Sword in the Soul: Grier; Elgar; Bednall; Park

Record and Artist Details

Genre:

Vocal

Label: Orchid Classics

Media Format: CD or Download

Media Runtime: 76

Mastering:

DDD

Catalogue Number: ORC100223

ORC100223. Sword in the Soul: Grier; Elgar; Bednall; Park

Tracks:

Composition Artist Credit
Sword in the Soul Francis Grier, Composer
London Choral Sinfonia
Michael Waldron, Conductor
Phos hilaron Owain Park, Composer
London Choral Sinfonia
Michael Waldron, Conductor
We will remember them Edward Elgar, Composer
London Choral Sinfonia
Michael Waldron, Conductor
Variations on an Original Theme, 'Enigma', Movement: Lux aeterna, choral version of 'Nimrod' Edward Elgar, Composer
London Choral Sinfonia
Michael Waldron, Conductor
Nunc dimittis David Bednall, Composer
London Choral Sinfonia
Michael Waldron, Conductor
And I saw a new heaven Edgar (Leslie) Bainton, Composer
London Choral Sinfonia
Michael Waldron, Conductor

Premiered on Radio 4 in 1991, Sword in the Soul is a product of another age – one in which the BBC (still striving to bring classical music into the mainstream) commissioned composer Francis Grier to write music to accompany a sequence of texts for Good Friday by Rowan Williams. Recorded here for the first time by Michael Waldron and his London Choral Sinfonia, this modern-day Passion is powerful, and crying out for regular performance.
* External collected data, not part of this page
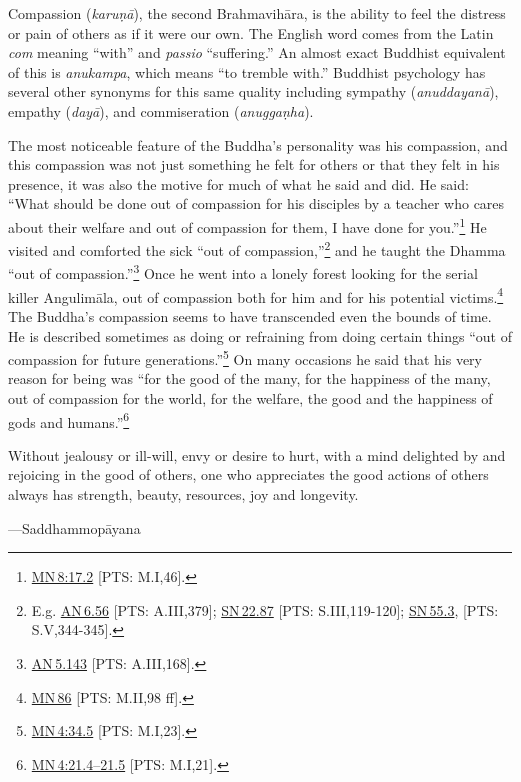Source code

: \documentclass[10pt, openright]{book}
\newenvironment{epigram-2}%
{%
\setstretch{1.4}
\vspace{1em}
\noindent
\quoting[leftmargin=2cm,rightmargin=2cm]%
\begin{itshape}
\large
}%
{\end{itshape}\endquoting
}%
\newenvironment{epigram-2-cite}%
{%
\quoting[leftmargin=2cm,rightmargin=2cm]%
\noindent\normal\hspace*{\fill} 
}%
{\endquoting
}%
\begin{document}
Compassion (\textit{karuṇā}), the second Brahmavihāra, is the ability to feel the distress or pain of others as if it were our own. The English word comes from the Latin \textit{com} meaning “with” and \textit{passio} “suffering.” An almost exact Buddhist equivalent of this is \textit{anukampa}, which means “to tremble with.” Buddhist psychology has several other synonyms for this same quality including sympathy (\textit{anuddayanā}), empathy (\textit{dayā}), and commiseration (\textit{anuggaṇha}).


The most noticeable feature of the Buddha’s personality was his compassion, and this compassion was not just something he felt for others or that they felt in his presence, it was also the motive for much of what he said and did. He said: “What should be done out of compassion for his disciples by a teacher who cares about their welfare and out of compassion for them, I have done for you.”\footnote {\href{https://suttacentral.net/mn8/en/sujato\#17.2}{MN 8:17.2} [PTS: M.I,46].} He visited and comforted the sick “out of compassion,”\footnote {E.g. \href{https://suttacentral.net/an6.56/en/sujato}{AN 6.56} [PTS: A.III,379]; \href{https://suttacentral.net/sn22.87/en/sujato}{SN 22.87} [PTS: S.III,119-120]; \href{https://suttacentral.net/sn55.3/en/sujato}{SN 55.3}, [PTS: S.V,344-345].} and he taught the Dhamma “out of compassion.”\footnote {\href{https://suttacentral.net/an5.143/en/sujato}{AN 5.143} [PTS: A.III,168].} Once he went into a lonely forest looking for the serial killer Angulimāla, out of compassion both for him and for his potential victims.\footnote {\href{https://suttacentral.net/mn86/en/sujato}{MN 86} [PTS: M.II,98 ff].} The Buddha’s compassion seems to have transcended even the bounds of time. He is described sometimes as doing or refraining from doing certain things “out of compassion for future generations.”\footnote {\href{https://suttacentral.net/mn4/en/sujato\#34.5}{MN 4:34.5} [PTS: M.I,23].} On many occasions he said that his very reason for being was “for the good of the many, for the happiness of the many, out of compassion for the world, for the welfare, the good and the happiness of gods and humans.”\footnote {\href{https://suttacentral.net/mn4/en/sujato\#21.4}{MN 4:21.4–21.5} [PTS: M.I,21].}


\begin{epigram-2}
Without jealousy or ill-will, envy or desire to hurt, with a mind delighted by and rejoicing in the good of others, one who appreciates the good actions of others always has strength, beauty, resources, joy and longevity.
\end{epigram-2}
\begin{epigram-2-cite}
—Saddhammopāyana
\end{epigram-2-cite}
\end{document}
‘Breaking and bloodshed – we didn’t think he meant it like this.’ Williams’s retelling of the Good Friday story is precise, understated. Everyday language (spoken here by actors Simon Callow and Samantha Bond) takes us from arm’s-length awe to the up-close human tangle of violence and emotion. Grier’s seven movements create meditative spaces around the texts as well as kindling fierce drama within, from an expressive combination of choir, organ (James Orford) and solo cello (Brian O’Kane, song-like here).

Grier’s Brittenish ear for melodies that sound inevitable even when they are far from it, his elegant astringency and sobriety burst out into vast, shattering climaxes. The arc from the opening cello solo, through chant-inflected choral entries to the engulfing first organ chord is beautifully judged, its carefully tiered drama mirrored throughout as Grier combines and recombines his unusual forces, fragmenting his choir, splintering singers off into solo episodes, before coming to rest in a boldly ambiguous ending that refuses to offer catharsis. Philharmonia Voices and Aidan Oliver released a superb film of the sequence in 2015, but this audio recording is hopefully the resource that will send others out in search of this deeply affecting score.

Following in the footsteps of Merton College Choir’s recent release (Delphian, 2/23), the rest of the recording brings novelty to the Passiontide theme with a number of new orchestrations. It’ll be a struggle to return to Bainton’s original anthem And I saw a new heaven with just organ once you’ve heard the brass fanfares of ‘Behold, the tabernacle’ in Owain Park’s technicolour arrangement, and David Bednall’s Nunc dimittis (after Finzi) acquires new spaciousness in the composer’s own arrangement with string orchestra, with its many idiomatic nods back to Finzi himself.